Biogenesis was a sketchy operation that, when its legal drug supplies ran low, procured them on the black market—including from a Ugi contact who cooked steroids in his home garage. Still, such sleaziness didn’t matter, because Biogenesis got big-time results, and their roster of athletes across all age spectrums (including pros like Ryan Braun and Melky Cabrera) soon had them raking in money. Except that Bosch was spending it as fast as he could make it on parties, properties and drugs. As a result, when client Porter Fischer begged him to be Biogenesis’ marketing manager—a dumb position, considering that Biogenesis was an illicit drug-dealing operation—Bosch agreed, on the condition that Fischer pay him $4,000, which would be returned with 20 percent interest in the coming weeks.
It was a fateful transaction, since when Bosch reneged on the deal, Fischer—who in interviews comes across as gregarious but slow on the uptake—sought revenge by stealing Biogenesis files and notebooks, and giving them to the Miami New Times. As Screwball details, the ensuing pandemonium included Porter having his Bosch files pilfered by the Carbones, MLB paying off Bosch and others for evidence against A-Rod, and Bosch cooperating with MLB after giving an all-time stupid drunk interview on ESPN.
Moreover, it compelled A-Rod’s camp to leak the names of others on the Biogenesis client list to the press—including his own New York Yankees teammate Francisco Cervelli. Self-interest doesn’t come much scummier.
“It’s not the most believable story, but then again, you can’t make this shit up,” laughs Bosch at the end of Screwball.
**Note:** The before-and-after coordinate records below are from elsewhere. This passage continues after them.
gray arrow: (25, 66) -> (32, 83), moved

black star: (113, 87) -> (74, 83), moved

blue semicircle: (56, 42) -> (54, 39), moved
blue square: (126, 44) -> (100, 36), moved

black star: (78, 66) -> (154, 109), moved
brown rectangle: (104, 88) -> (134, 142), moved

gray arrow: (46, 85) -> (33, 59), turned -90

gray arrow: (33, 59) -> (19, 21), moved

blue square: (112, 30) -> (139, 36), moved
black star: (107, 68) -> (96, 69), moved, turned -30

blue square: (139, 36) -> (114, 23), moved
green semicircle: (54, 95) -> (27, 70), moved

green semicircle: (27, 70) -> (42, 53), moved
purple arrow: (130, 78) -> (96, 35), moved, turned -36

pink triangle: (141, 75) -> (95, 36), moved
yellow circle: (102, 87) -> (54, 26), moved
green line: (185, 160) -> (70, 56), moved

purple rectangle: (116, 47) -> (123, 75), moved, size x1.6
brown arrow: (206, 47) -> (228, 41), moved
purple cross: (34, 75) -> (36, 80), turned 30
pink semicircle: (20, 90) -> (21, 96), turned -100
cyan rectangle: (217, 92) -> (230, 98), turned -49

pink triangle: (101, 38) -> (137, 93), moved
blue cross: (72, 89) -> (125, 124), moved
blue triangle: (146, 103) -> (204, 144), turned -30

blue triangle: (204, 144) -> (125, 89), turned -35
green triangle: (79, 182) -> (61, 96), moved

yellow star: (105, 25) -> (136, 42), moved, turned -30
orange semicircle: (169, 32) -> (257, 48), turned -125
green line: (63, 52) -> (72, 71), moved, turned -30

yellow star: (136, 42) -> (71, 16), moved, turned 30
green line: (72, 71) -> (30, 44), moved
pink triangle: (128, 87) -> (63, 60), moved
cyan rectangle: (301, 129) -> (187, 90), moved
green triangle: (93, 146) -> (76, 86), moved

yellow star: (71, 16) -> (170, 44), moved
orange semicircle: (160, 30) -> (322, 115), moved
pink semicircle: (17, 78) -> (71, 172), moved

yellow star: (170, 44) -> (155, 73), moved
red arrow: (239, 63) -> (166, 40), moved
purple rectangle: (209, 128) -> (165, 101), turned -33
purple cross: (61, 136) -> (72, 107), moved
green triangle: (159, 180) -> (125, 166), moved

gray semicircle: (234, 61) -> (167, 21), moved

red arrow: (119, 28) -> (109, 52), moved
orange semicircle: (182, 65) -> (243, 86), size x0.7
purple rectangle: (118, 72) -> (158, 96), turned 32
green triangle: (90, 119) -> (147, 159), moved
Yet in this era of corporate-executive greed, college admissions cheating schemes, and Trump—an unrepentant liar and crook who suffers few serious consequences for his behavior—it’s all too easy to buy that people would skirt the law and ethics to get rich and famous, be they a huckster like Bosch or a superstar like A-Rod. The saddest thing about Screwball isn’t that it’s eye-opening and infuriating; it’s that its duplicity and villainy feel commonplace, if not inevitable.